Provided information:
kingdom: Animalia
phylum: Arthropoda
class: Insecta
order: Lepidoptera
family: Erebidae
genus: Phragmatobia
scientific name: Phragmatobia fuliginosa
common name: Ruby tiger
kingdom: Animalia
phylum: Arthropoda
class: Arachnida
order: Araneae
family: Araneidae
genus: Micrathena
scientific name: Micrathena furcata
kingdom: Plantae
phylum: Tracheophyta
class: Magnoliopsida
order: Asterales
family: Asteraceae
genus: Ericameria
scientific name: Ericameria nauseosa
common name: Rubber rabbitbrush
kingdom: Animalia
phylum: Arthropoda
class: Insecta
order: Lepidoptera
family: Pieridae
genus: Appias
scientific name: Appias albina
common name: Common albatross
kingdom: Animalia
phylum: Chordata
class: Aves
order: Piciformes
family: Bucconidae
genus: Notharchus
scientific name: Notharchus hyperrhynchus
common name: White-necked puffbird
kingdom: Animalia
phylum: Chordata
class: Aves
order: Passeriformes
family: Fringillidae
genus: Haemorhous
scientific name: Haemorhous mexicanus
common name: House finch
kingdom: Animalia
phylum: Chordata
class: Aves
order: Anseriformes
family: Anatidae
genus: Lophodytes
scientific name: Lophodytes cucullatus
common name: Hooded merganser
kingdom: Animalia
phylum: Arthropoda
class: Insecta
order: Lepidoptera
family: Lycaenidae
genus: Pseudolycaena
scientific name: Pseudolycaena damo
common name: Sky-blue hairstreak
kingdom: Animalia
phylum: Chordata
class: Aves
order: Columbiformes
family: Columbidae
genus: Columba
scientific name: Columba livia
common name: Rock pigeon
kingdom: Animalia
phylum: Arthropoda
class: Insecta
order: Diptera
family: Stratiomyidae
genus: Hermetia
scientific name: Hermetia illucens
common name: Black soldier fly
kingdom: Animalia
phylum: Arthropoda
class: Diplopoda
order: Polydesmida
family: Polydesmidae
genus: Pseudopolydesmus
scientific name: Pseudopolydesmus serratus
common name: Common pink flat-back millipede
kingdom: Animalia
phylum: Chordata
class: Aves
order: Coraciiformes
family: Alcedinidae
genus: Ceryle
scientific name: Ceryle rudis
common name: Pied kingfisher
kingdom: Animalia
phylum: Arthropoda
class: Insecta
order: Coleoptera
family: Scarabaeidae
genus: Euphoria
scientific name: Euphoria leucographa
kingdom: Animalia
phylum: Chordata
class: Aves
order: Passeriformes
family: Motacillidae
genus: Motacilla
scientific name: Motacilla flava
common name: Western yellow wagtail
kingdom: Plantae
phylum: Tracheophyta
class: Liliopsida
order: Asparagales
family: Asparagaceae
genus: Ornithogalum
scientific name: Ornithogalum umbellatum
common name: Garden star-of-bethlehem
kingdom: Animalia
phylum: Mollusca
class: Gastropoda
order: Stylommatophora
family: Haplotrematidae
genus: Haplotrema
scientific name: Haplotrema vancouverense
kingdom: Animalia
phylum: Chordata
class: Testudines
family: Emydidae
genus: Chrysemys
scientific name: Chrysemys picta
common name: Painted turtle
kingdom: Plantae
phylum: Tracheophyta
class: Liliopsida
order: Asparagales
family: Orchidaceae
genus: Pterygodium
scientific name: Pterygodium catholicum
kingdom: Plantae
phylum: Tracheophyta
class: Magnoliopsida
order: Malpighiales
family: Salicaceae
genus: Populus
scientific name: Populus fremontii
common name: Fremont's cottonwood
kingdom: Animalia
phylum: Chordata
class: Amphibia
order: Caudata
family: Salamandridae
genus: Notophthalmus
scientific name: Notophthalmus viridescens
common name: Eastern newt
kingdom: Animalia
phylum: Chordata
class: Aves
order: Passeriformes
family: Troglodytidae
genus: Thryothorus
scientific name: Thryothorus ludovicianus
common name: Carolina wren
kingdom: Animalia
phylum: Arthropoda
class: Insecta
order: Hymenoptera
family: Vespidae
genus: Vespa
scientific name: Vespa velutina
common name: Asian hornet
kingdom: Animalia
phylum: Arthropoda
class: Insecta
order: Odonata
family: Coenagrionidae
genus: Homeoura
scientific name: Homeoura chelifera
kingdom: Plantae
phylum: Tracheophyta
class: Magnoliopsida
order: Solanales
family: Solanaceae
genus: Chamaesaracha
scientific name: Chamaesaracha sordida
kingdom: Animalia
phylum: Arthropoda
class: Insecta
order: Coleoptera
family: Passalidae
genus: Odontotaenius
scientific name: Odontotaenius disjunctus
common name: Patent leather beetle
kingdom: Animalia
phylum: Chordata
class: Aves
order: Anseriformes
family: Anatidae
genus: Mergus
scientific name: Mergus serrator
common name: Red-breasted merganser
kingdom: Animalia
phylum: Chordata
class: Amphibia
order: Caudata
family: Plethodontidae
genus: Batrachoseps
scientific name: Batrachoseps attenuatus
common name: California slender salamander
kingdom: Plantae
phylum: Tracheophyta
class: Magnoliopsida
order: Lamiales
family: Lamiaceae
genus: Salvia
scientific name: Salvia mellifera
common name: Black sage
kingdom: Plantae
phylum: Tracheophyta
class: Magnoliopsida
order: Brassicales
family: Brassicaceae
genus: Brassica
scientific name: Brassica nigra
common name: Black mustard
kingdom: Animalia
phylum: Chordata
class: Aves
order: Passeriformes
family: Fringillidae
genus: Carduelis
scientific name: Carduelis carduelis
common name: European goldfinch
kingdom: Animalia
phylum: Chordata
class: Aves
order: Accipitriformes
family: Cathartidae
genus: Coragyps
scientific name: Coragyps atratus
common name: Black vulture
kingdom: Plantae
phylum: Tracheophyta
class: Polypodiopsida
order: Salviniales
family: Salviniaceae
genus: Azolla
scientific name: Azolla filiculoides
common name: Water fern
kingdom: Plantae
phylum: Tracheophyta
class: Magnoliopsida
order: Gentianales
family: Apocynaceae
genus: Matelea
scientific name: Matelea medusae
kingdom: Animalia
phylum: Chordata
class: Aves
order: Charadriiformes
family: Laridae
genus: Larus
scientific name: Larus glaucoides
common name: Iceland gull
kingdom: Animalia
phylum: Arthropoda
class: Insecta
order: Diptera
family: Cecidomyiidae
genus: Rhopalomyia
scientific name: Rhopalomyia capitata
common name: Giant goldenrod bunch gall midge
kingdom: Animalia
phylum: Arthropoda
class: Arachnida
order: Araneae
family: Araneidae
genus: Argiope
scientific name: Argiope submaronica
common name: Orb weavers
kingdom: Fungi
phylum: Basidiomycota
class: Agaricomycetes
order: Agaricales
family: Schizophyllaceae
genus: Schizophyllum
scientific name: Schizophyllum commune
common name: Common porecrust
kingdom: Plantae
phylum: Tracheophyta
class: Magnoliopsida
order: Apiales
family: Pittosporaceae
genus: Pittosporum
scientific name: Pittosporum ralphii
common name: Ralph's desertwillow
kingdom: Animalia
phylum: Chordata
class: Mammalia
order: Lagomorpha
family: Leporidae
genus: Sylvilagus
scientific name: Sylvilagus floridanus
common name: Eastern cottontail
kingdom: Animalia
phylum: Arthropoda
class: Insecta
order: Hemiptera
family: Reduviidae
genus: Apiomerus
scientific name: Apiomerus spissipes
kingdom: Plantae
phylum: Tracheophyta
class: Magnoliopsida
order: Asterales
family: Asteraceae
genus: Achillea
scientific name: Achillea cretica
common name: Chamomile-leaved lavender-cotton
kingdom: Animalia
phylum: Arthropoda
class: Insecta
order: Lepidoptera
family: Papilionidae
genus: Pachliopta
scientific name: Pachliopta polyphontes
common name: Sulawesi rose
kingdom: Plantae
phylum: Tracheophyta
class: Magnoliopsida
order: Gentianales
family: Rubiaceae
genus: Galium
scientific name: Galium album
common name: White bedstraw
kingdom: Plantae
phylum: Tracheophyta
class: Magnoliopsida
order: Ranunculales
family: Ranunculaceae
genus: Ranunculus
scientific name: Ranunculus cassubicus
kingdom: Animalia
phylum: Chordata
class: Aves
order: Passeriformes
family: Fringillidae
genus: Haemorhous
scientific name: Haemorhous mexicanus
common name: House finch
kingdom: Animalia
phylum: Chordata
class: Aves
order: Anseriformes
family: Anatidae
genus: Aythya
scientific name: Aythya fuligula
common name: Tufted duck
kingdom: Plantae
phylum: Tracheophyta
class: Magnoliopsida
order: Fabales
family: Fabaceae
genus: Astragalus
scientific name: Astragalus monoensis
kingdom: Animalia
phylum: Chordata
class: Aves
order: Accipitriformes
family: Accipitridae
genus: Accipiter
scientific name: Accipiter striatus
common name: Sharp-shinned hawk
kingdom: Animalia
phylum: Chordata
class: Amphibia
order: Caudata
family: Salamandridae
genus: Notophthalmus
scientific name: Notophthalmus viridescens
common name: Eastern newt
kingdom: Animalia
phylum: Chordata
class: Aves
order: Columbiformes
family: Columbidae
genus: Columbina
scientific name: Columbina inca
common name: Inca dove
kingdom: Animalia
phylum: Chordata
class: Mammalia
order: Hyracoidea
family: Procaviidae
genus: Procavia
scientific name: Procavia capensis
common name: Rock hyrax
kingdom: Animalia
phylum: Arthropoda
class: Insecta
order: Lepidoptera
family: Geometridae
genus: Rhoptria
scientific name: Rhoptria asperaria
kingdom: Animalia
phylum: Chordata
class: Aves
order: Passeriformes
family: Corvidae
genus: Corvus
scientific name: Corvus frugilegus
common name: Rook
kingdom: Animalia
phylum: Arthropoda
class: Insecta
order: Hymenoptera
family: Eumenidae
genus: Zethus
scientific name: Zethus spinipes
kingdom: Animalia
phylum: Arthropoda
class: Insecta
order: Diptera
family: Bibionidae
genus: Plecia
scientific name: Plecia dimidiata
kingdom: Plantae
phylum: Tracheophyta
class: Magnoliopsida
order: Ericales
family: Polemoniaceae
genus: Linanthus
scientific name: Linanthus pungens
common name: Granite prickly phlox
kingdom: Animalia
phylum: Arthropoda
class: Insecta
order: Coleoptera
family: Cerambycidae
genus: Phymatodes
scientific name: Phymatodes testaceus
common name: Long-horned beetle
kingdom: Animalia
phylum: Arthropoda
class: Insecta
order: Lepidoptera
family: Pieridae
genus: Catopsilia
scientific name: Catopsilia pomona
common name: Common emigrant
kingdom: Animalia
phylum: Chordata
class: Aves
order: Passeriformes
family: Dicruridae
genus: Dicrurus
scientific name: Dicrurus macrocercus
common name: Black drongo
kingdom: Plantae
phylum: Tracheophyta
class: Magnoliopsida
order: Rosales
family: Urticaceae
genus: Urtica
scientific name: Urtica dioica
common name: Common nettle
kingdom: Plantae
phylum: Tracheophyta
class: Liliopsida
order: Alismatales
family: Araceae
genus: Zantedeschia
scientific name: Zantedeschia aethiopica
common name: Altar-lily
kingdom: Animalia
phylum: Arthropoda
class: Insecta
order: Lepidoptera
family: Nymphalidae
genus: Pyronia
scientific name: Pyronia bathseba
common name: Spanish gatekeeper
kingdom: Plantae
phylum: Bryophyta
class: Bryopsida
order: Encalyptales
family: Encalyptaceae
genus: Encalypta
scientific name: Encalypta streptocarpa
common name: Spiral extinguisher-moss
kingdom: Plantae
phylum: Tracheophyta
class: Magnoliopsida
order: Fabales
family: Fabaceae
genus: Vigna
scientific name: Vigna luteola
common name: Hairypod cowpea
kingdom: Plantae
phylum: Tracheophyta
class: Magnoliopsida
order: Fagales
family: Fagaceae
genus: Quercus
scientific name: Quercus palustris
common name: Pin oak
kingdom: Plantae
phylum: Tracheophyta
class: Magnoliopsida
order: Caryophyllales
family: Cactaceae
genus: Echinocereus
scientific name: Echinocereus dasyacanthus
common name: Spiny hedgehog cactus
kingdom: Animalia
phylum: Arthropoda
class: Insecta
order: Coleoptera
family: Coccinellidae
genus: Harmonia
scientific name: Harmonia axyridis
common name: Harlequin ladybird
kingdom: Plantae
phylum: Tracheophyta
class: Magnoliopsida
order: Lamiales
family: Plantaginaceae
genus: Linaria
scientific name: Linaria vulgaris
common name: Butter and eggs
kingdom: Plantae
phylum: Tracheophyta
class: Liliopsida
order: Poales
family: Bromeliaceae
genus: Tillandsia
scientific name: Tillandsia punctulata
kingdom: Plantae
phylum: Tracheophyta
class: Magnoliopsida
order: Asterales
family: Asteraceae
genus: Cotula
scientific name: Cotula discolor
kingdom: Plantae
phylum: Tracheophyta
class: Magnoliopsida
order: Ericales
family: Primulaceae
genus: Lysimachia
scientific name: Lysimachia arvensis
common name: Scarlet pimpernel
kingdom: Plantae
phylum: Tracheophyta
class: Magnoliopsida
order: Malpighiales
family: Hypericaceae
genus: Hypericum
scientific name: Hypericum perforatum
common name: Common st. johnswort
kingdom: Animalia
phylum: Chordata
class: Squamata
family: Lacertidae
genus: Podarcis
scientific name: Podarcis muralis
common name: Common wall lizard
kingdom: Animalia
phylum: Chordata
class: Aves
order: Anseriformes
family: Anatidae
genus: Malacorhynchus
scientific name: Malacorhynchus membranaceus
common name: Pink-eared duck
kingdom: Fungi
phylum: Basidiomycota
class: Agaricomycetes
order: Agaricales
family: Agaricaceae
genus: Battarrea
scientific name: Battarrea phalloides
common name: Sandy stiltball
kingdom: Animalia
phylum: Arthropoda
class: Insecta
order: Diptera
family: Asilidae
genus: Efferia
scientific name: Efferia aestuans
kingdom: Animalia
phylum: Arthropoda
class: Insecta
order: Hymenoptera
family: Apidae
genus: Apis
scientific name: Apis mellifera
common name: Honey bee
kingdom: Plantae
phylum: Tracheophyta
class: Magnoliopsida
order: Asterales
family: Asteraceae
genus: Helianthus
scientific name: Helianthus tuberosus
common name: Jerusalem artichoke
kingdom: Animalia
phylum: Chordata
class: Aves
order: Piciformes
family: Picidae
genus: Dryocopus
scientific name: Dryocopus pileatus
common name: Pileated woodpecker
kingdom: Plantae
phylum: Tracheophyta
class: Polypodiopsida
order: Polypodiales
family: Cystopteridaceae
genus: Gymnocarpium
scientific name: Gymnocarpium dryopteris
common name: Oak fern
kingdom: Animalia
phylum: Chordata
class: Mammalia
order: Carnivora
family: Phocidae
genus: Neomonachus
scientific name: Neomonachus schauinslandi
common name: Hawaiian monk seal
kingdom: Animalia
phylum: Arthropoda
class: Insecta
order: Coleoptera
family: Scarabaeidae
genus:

Directions for this task: Copy everything from the first of the lines above down through the line containing "common name: Rock pigeon", with both of those included, keeping it identical.

Finished exercise:
kingdom: Animalia
phylum: Arthropoda
class: Insecta
order: Lepidoptera
family: Erebidae
genus: Phragmatobia
scientific name: Phragmatobia fuliginosa
common name: Ruby tiger
kingdom: Animalia
phylum: Arthropoda
class: Arachnida
order: Araneae
family: Araneidae
genus: Micrathena
scientific name: Micrathena furcata
kingdom: Plantae
phylum: Tracheophyta
class: Magnoliopsida
order: Asterales
family: Asteraceae
genus: Ericameria
scientific name: Ericameria nauseosa
common name: Rubber rabbitbrush
kingdom: Animalia
phylum: Arthropoda
class: Insecta
order: Lepidoptera
family: Pieridae
genus: Appias
scientific name: Appias albina
common name: Common albatross
kingdom: Animalia
phylum: Chordata
class: Aves
order: Piciformes
family: Bucconidae
genus: Notharchus
scientific name: Notharchus hyperrhynchus
common name: White-necked puffbird
kingdom: Animalia
phylum: Chordata
class: Aves
order: Passeriformes
family: Fringillidae
genus: Haemorhous
scientific name: Haemorhous mexicanus
common name: House finch
kingdom: Animalia
phylum: Chordata
class: Aves
order: Anseriformes
family: Anatidae
genus: Lophodytes
scientific name: Lophodytes cucullatus
common name: Hooded merganser
kingdom: Animalia
phylum: Arthropoda
class: Insecta
order: Lepidoptera
family: Lycaenidae
genus: Pseudolycaena
scientific name: Pseudolycaena damo
common name: Sky-blue hairstreak
kingdom: Animalia
phylum: Chordata
class: Aves
order: Columbiformes
family: Columbidae
genus: Columba
scientific name: Columba livia
common name: Rock pigeon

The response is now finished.